Pour ne rien simplifier, cette cinquantaine d’acrobates sont répartis aux quatre coins de la France et même de l’Europe. Échanges en visio, séminaire annuel, structuration par commissions ou cercles de travail dédiés à tel ou tel projet… la gouvernance collective est un art d’équilibriste. Et l’équilibre, ils maîtrisent. Au point que les tournées s’enchaînent depuis vingt ans pour le collectif qui affiche plus de 1 500 représentations au compteur. C’est donc à Aix-en-Provence, pour la Biennale 2026 que les acrobates du Collectif XY posent leurs bagages.

Élevons-nous les uns, les autres
Intitulée Élévations, la proposition présentée les 11 et 12 avril, week-end d’ouverture de la Biennale, est coordonnée par Lieux Publics, Centre national de création en espace public, et portée par la Ville d’Aix-en-Provence. Et puisque l’Italie est à l’honneur de cette édition, c’est tout naturellement que le collectif a proposé à la compagnie du Lamparo de l’accompagner en musique. Manu Théron, fondateur de la compagnie et spécialiste des musiques traditionnelles, régionales et populaires de la Méditerranée, sera accompagné de douze musiciens venus d’Italie et d’Occitanie.
C’est sur deux lieux emblématiques de la ville, la fontaine de la Rotonde et le cours Mirabeau, que les acrobates ont choisi de s’élever. Pour préparer ce spectacle unique, un groupe restreint du collectif est venu faire un premier repérage pour « rêver fou », ensuite adapté en « rêver réaliste » pour se conformer aux contraintes de sécurité et aux autorisations obtenues, comme l’explique David Coll Povendano, membre du collectif. In fine, la trentaine d’acrobates dévolus à Élévations auront seulement trois jours pour écrire, apprendre le spectacle et « le mettre dans les corps ».

Voyages, voyages
Mais ces acrobates tout-terrain ne font pas que sublimer les paysages. Ils cherchent aussi à provoquer des rencontres, à révéler les quartiers considérés comme moins beaux, à mettre en lumière ce — et surtout ceux — qui sont moins visibles. Ils s’appuient sur les acteurs locaux, associations, structures sociales pour développer Les Voyages qui prennent la forme de propositions inattendues pour les habitants. David résume le concept : « notre idée, c’est de perturber le quotidien d’un territoire pendant cette semaine ». Ces rendez-vous impromptus seront proposés lors de la deuxième partie de la Biennale, en septembre.
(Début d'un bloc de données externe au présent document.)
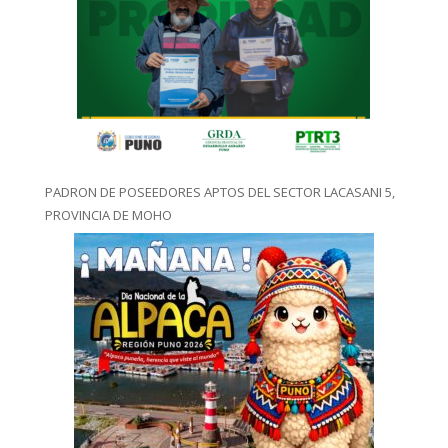
PADRON DE POSEEDORES APTOS DEL SECTOR LACASANI 5,
PROVINCIA DE MOHO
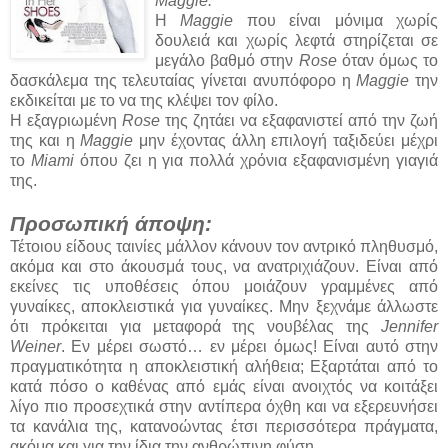
Maggie.
Η
Maggie
που είναι μόνιμα χωρίς
δουλειά και χωρίς λεφτά στηρίζεται σε
μεγάλο βαθμό στην
Rose
όταν όμως το
δασκάλεμα της τελευταίας γίνεται ανυπόφορο η
Maggie
την
εκδικείται με το να της κλέψει τον φίλο.
Η εξαγριωμένη
Rose
της ζητάει να εξαφανιστεί από την ζωή
της και η
Maggie
μην έχοντας άλλη επιλογή ταξιδεύει μέχρι
το
Miami
όπου ζει η για πολλά χρόνια εξαφανισμένη γιαγιά
της.
Προσωπική άποψη:
Τέτοιου είδους ταινίες μάλλον κάνουν τον αντρικό πληθυσμό,
ακόμα και στο άκουσμά τους, να ανατριχιάζουν. Είναι από
εκείνες τις υποθέσεις όπου μοιάζουν γραμμένες από
γυναίκες, αποκλειστικά για γυναίκες. Μην ξεχνάμε άλλωστε
ότι πρόκειται για μεταφορά της νουβέλας της
Jennifer
Weiner
. Εν μέρει σωστό… εν μέρει όμως! Είναι αυτό στην
πραγματικότητα η αποκλειστική αλήθεια; Εξαρτάται από το
κατά πόσο ο καθένας από εμάς είναι ανοιχτός να κοιτάξει
λίγο πιο προσεχτικά στην αντίπερα όχθη και να εξερευνήσει
τα κανάλια της, κατανοώντας έτσι περισσότερα πράγματα,
ακόμα και για την ίδια την ανθρώπινη φύση.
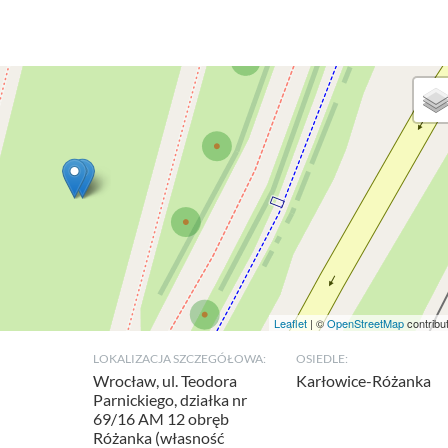
Leaflet
| ©
OpenStreetMap
contribu
LOKALIZACJA SZCZEGÓŁOWA:
OSIEDLE:
Wrocław, ul. Teodora
Karłowice-Różanka
Parnickiego, działka nr
69/16 AM 12 obręb
Różanka (własność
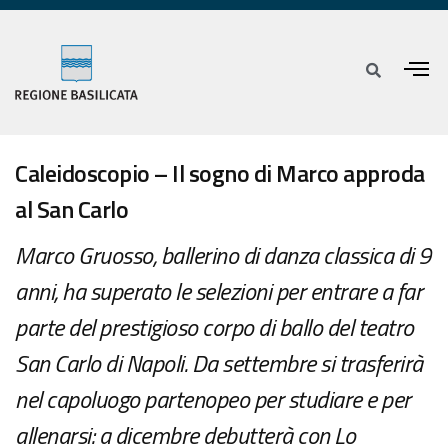
Caleidoscopio – Il sogno di Marco approda
al San Carlo
Marco Gruosso, ballerino di danza classica di 9
anni, ha superato le selezioni per entrare a far
parte del prestigioso corpo di ballo del teatro
San Carlo di Napoli. Da settembre si trasferirà
nel capoluogo partenopeo per studiare e per
allenarsi: a dicembre debutterà con Lo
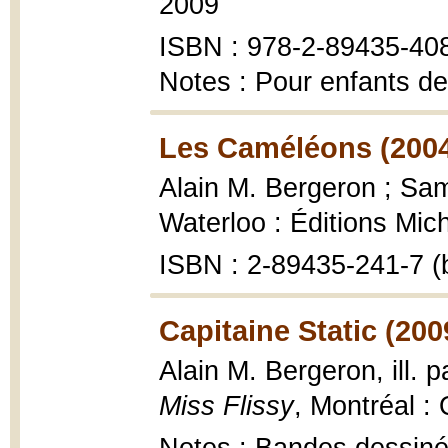
2009
ISBN : 978-2-89435-40
Notes : Pour enfants de
Les Caméléons (200
Alain M. Bergeron ; Samp
Waterloo : Éditions Mic
ISBN : 2-89435-241-7 (
Capitaine Static (200
Alain M. Bergeron, ill.
Miss Flissy
, Montréal 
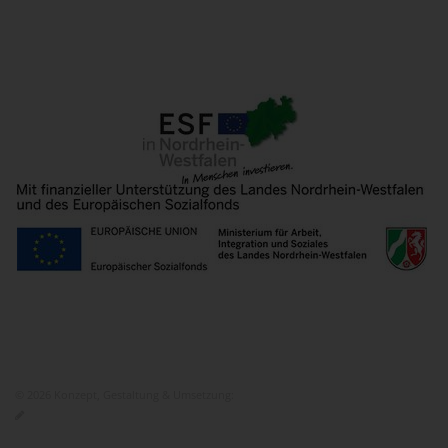
© 2026 Konzept, Gestaltung & Umsetzung:
ITEM KG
Des voyages offerts à tous et sur place donc, enfin presque, car ici encore, la poésie prend forme dans les corps. Tous les corps. Chacun est invité à s’envoler en étant porté. Un geste universel oublié des adultes, mais que l’on reçoit pourtant beaucoup durant l’enfance. Toujours avec bienveillance et avec l’accord des personnes, les acrobates vont « les porter, les soulever, les alléger de leur poids ». Un mouvement simple qui ouvre à l’inattendu : « on porte tranquillement des gens, mais on les porte jusqu’à des endroits qu’ils n’avaient jamais imaginés », explique David. Un mouvement qui mène aussi à l’émotion, car « ce langage corporel, non oral, permet d’écarter beaucoup de limites qu’on se met avec la parole ». Profitons du voyage, laissons-nous porter.